Java code—problems like missing annotations, unnecessary casts, unused variables, missing parentheses and nested statements without braces.

Eclipse 3.2 will be upwardly compatible with Eclipse 3.1. (Eclipse 3.1 was released in June 2005.) This compatibility covers many levels, including the API contract, the plug-ins, the source code and the workspace. A document named the “Eclipse 3.2 Plug-in Migration Guide” describes any exceptions to these compatibility requirements.

Other projects are touting some significant user-level improvements as part of Callisto. For example, the Business Intelligence and Reporting Tools (BIRT) project will introduce “reportlets”—chunks of DHTML that may constitute parts of one or more Web pages. BIRT will also allow users to join data sets, providing greater flexibility in generating reports.

Some features will appear only as technology previews in June’s Callisto release. For example, the Web Tools Platform will demonstrate some JSF tooling and EJB 3 support, and the Test and Performance Tools Platform (TPTP) will preview its flashy new Automated GUI Recorder.

LOOKING TO THE FUTURE
Release candidates of Eclipse 3.2 and the other Callisto

projects are already available
at download.eclipse.org/eclipse
/downloads/index.php. Between now and the June release date, changes to the code will be bug fixes, performance improvements and other behind-the-scenes tweaks.
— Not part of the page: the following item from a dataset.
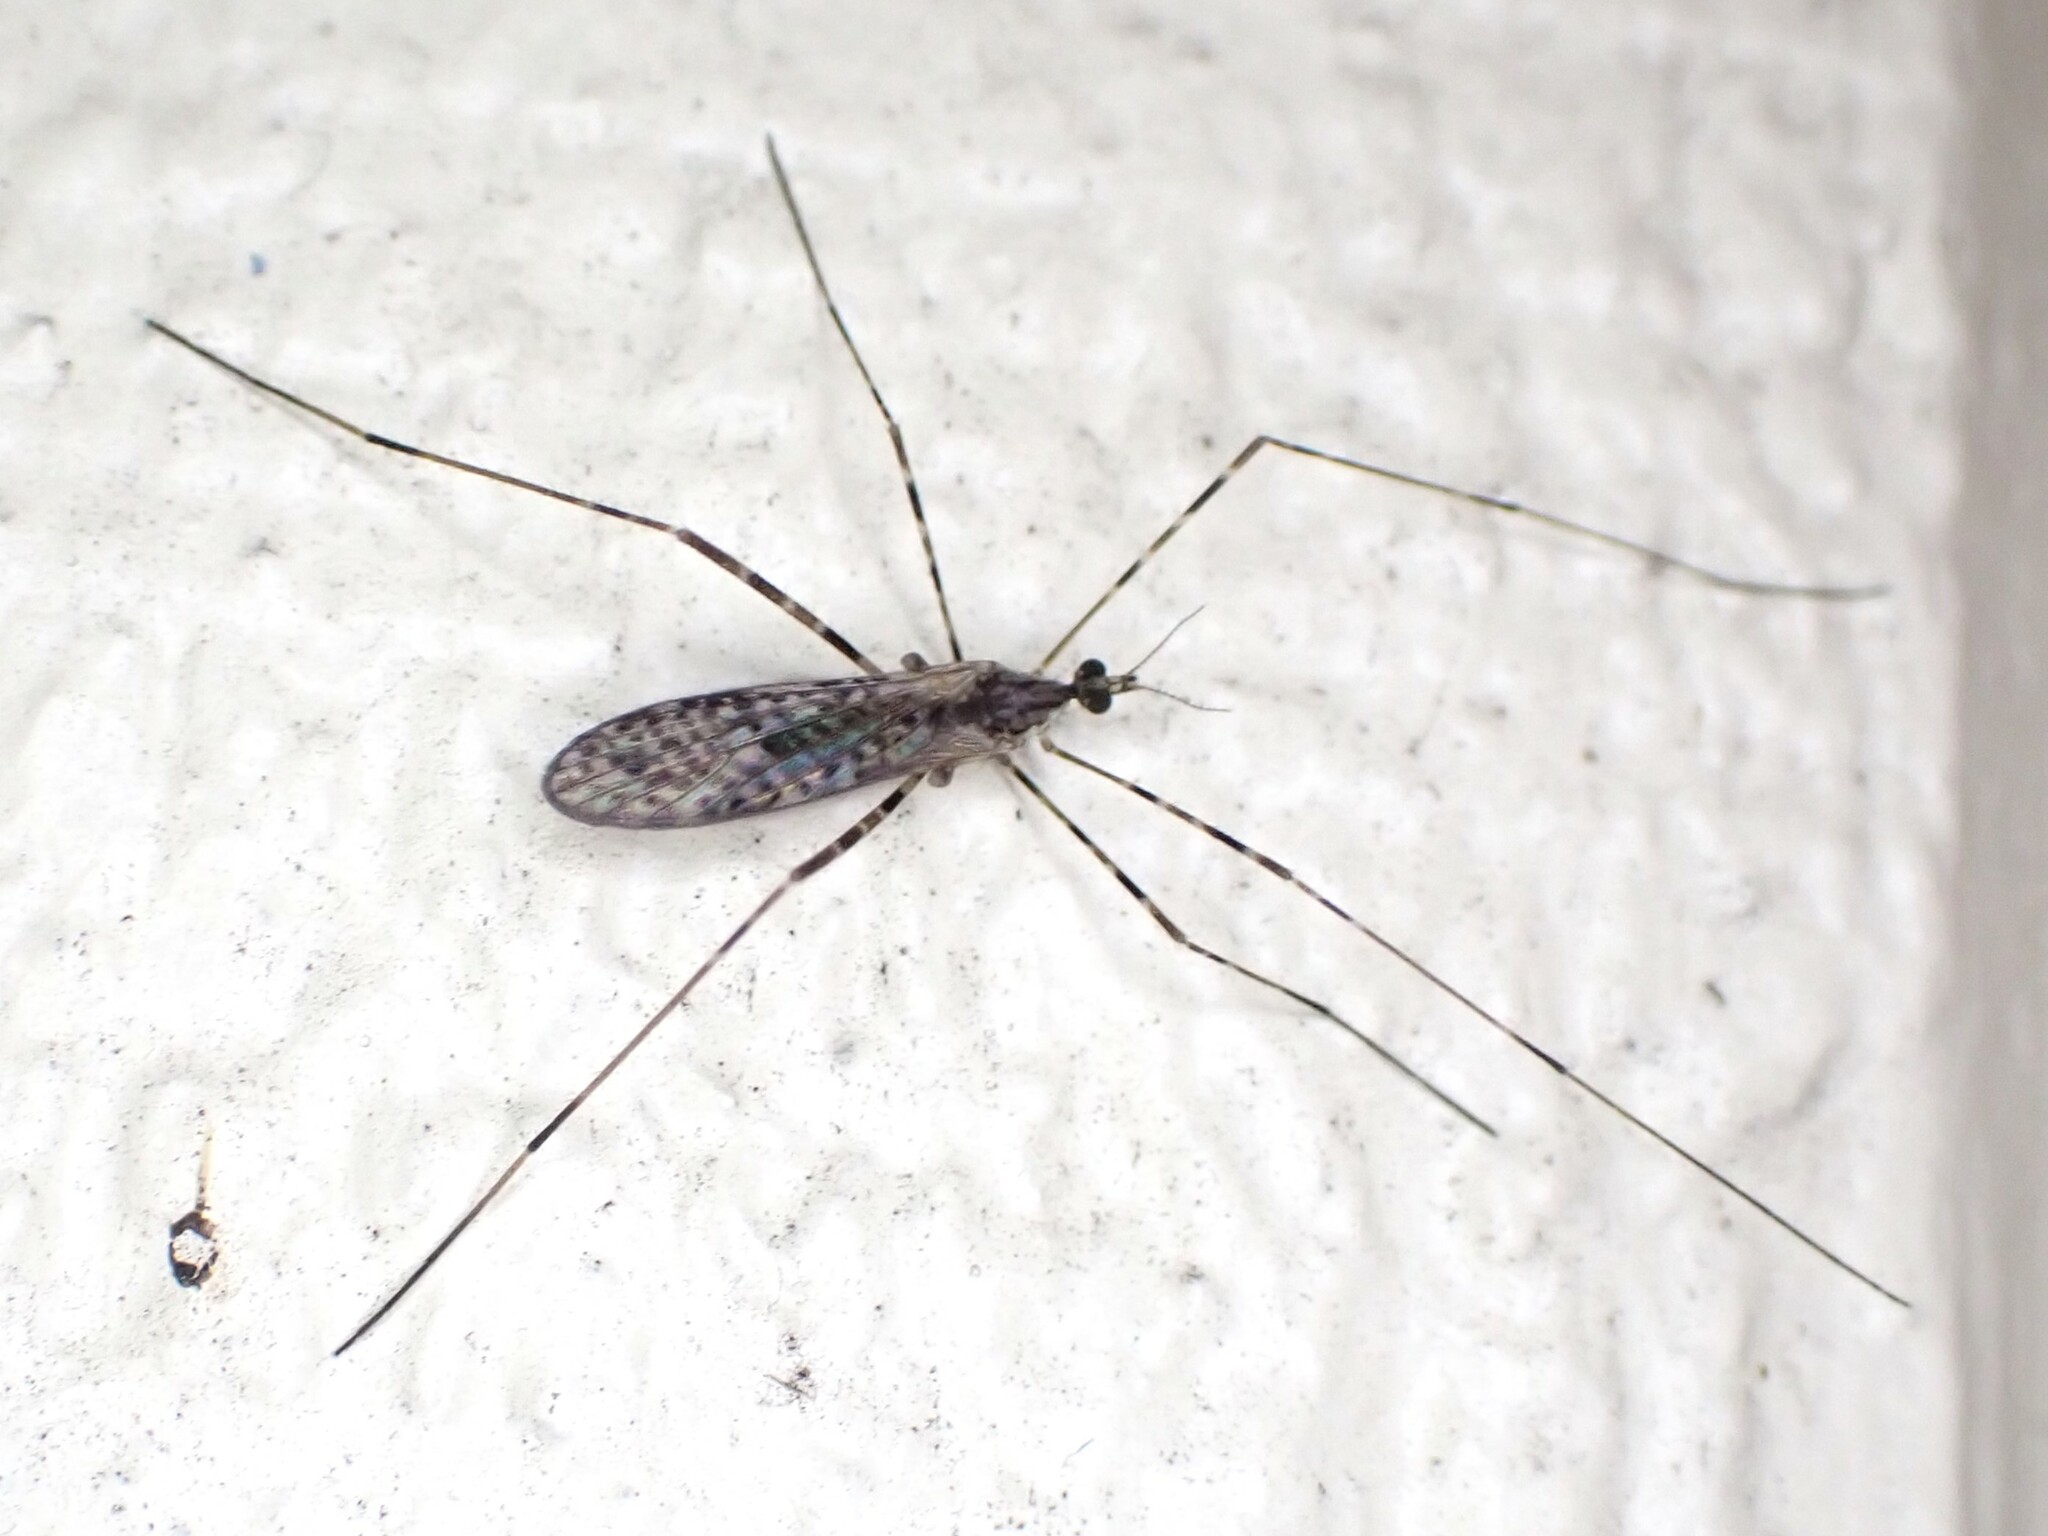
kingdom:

To make the most of these final weeks, Callisto organizers are sponsoring a Great Bugs Contest.

When the June release date has passed, Eclipse organizers and team members will look back and evaluate the success of the Callisto effort. Officially, they’ll be giving the thumbs-up or thumbs-down to another yearlong effort culminating in a simultaneous release. But unofficially, the positive momentum surrounding Callisto all but guarantees a second year. “After doing this once, we can’t go back,” said Freeman-Benson. “We won’t go back and make project releases more confusing again.” The 2006-2007 effort will be named for yet another moon of Jupiter. Point your search engine to names like Io, Europa and Ganymede.

The goals of this year’s Callisto release focus on prevention, ensuring that 10 Eclipse projects keep their feature sets from interfering with one another. Next year’s focus may be more proactive, involving tighter integration among the participating projects. Projects may be expected to use one another’s public APIs or to explore ways of building on one another’s features. (For example, the TPTP and BIRT projects can now cooperate to report test and profiling data. TPTP generates the data, and BIRT generates reports from the data. The cooperative features are available within the Callisto release, but the push for these cooperative features didn’t come directly from the Callisto effort.)
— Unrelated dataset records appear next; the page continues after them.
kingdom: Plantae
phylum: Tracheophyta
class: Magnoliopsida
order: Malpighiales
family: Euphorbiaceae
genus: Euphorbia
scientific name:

The 2006-2007 coordinated release plan will probably involve more than 10 projects. (This past year, several projects expressed interest in joining the coordinated release after the initial Callisto launch. But the Callisto organizers decided to hold the line with their original 10 projects.) One way or another, projects in the Eclipse rubric will maintain their traditional independence. The TPTP project plans to do two releases per year (one release associated with Callisto, and a second “free agent” release in Q4) and other projects are free to follow suit. For the past few years, the overarching Eclipse Project has seen one major release in June of each year, and the Eclipse consortium plans to continue on this schedule.

In the long term, the Callisto model extends far beyond Eclipse. Callisto brings yet another level of respectability to open-source software. In 1984, when Richard Stallman founded the GNU project, managers envisioned unruly hackers developing buggy code for people who were unwilling to pay a decent price. But groups like Eclipse, JBoss and Red Hat have changed that perception.

JBoss’ focused business model led to its securing US$10 million in venture financing in 2004, and this year to its acquisition by Red Hat. And Eclipse has created a model in which complementary and competing companies work together toward some of their common goals. Open-source software was never the domain of outlaws and ne’er-do-wells, but nowadays industry professionals are putting their trust and their dollars in the direction of open-source software.